De-escalation of axillary irradiation for early breast cancer - Has the time come?

机构信息

Department of Oncology & Radiotherapy, Medical University of Gdańsk, Smoluchowskiego 17, 80-214 Gdańsk, Poland.

Breast Unit, Champalimaud Foundation, Av Brasilia, 1400-038 Lisbon, Portugal; Nova Medical School, Campo dos Mártires da Pátria 130, 1169-056 Lisbon, Portugal.

出版信息

Cancer Treat Rev. 2021 Dec;101:102297. doi: 10.1016/j.ctrv.2021.102297. Epub 2021 Oct 8.

DOI:10.1016/j.ctrv.2021.102297
PMID:34656018
Abstract

Introduction of sentinel lymph node biopsy, initially in clinically node-negative and subsequently in patients presenting with involved axilla and downstaged by primary systemic therapy, allowed for significant decrease in morbidity compared to axillary lymph node dissection.
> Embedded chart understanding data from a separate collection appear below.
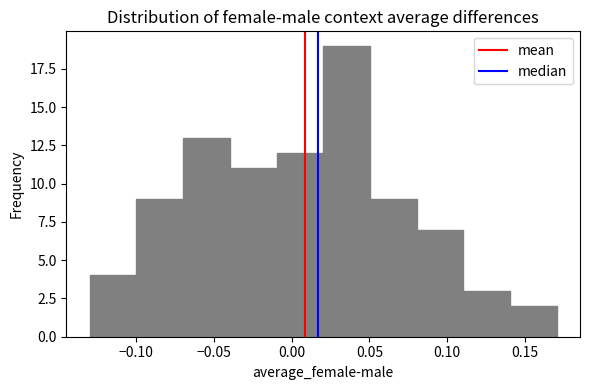

Reading left to right, list every bar in this chart as the range it spans on the x-axis followed by its height. Neither the bar edges nor the heights are printed on the chart, so give them approximately, as read against the axes.

-0.13 to -0.10: 4
-0.10 to -0.07: 9
-0.07 to -0.04: 13
-0.04 to -0.01: 11
-0.01 to 0.02: 12
0.02 to 0.05: 19
0.05 to 0.08: 9
0.08 to 0.11: 7
0.11 to 0.14: 3
0.14 to 0.17: 2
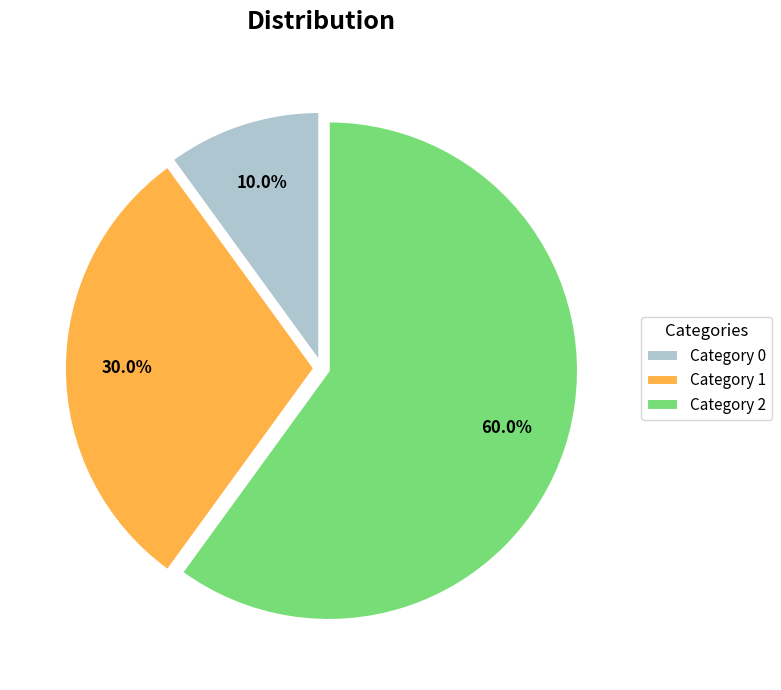

Which slice is the largest?

Category 2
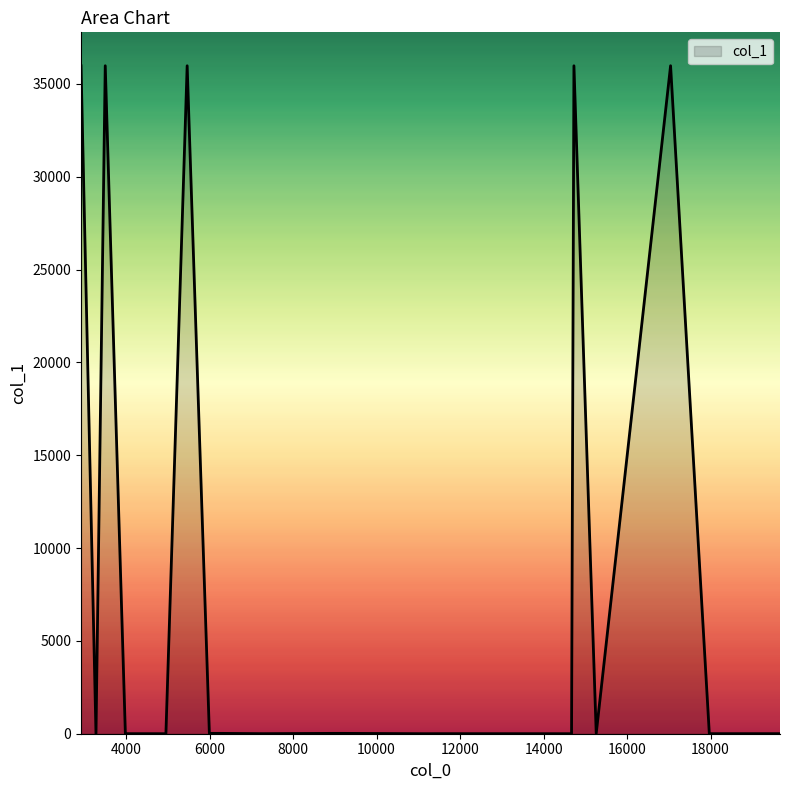

What is the difference between the maximum and minimum values?

35977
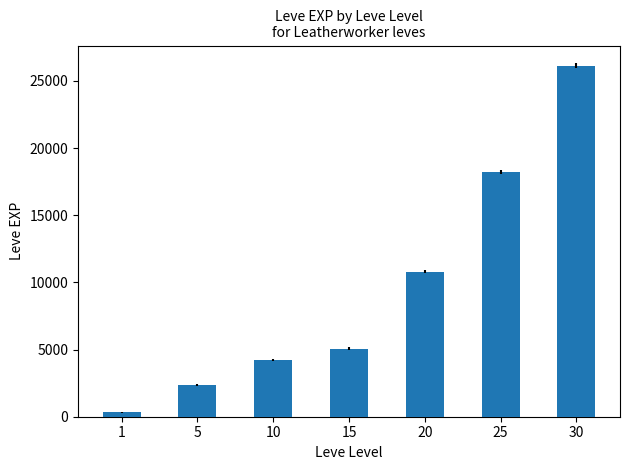

Approximately how many times larger is the value at 15 compared to 30?

0.2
Concurrently, regional nodal irradiation was demonstrated to improve outcomes in most node-positive patients. Additionally, over the last decades, introduction of more effective systemic therapies has resulted in improvements not only at distant sites, but also in locoregional control, creating space for de-escalation of locoregional treatments. We discuss the data on de-escalation in axillary surgery and irradiation, both in patients undergoing upfront surgery and primary systemic therapy, with special emphasis on the feasibility of omission of nodal irradiation in patients undergoing primary systemic therapy. In view of the accumulating evidence, omission of axillary irradiation may be considered in clinically node-positive patients converting after primary systemic therapy to pathologically negative nodes on sentinel lymph node biopsy (preferably also with in-breast pCR), presenting with lower initial nodal stage, older age and were treated with breast-conserving surgery followed by whole breast irradiation. Omission of regional nodal irradiation in patients with aggressive tumor phenotypes achieving a pCR is under investigation. In patients undergoing preoperative endocrine therapy the adoption of axillary management strategies utilized in case of upfront surgery seems more suitable than those used in post chemotherapy-based primary systemic therapy setting.

摘要

前哨淋巴结活检的引入,最初应用于临床淋巴结阴性的患者,随后应用于腋窝受累且经新辅助全身治疗降期的患者,与腋窝淋巴结清扫相比,显著降低了发病率。同时,区域淋巴结放疗已被证明可以改善大多数淋巴结阳性患者的预后。此外,在过去几十年中,引入更有效的全身治疗方法不仅改善了远处部位的预后,而且改善了局部区域控制,为局部区域治疗的降级创造了空间。我们讨论了在腋部手术和放疗中降级的数据,包括在接受 upfront 手术和新辅助全身治疗的患者中,特别强调了在接受新辅助全身治疗的患者中省略淋巴结放疗的可行性。鉴于积累的证据,在接受新辅助全身治疗后从临床淋巴结阳性转为前哨淋巴结活检病理阴性(最好也伴有乳腺内 pCR)的患者、初始淋巴结分期较低、年龄较大且接受保乳手术联合全乳放疗的患者中,可以考虑省略腋窝放疗。对于达到 pCR 的侵袭性肿瘤表型患者,省略区域淋巴结放疗正在研究中。在接受术前内分泌治疗的患者中,采用 upfront 手术中使用的腋窝管理策略似乎比化疗后新辅助全身治疗中使用的策略更合适。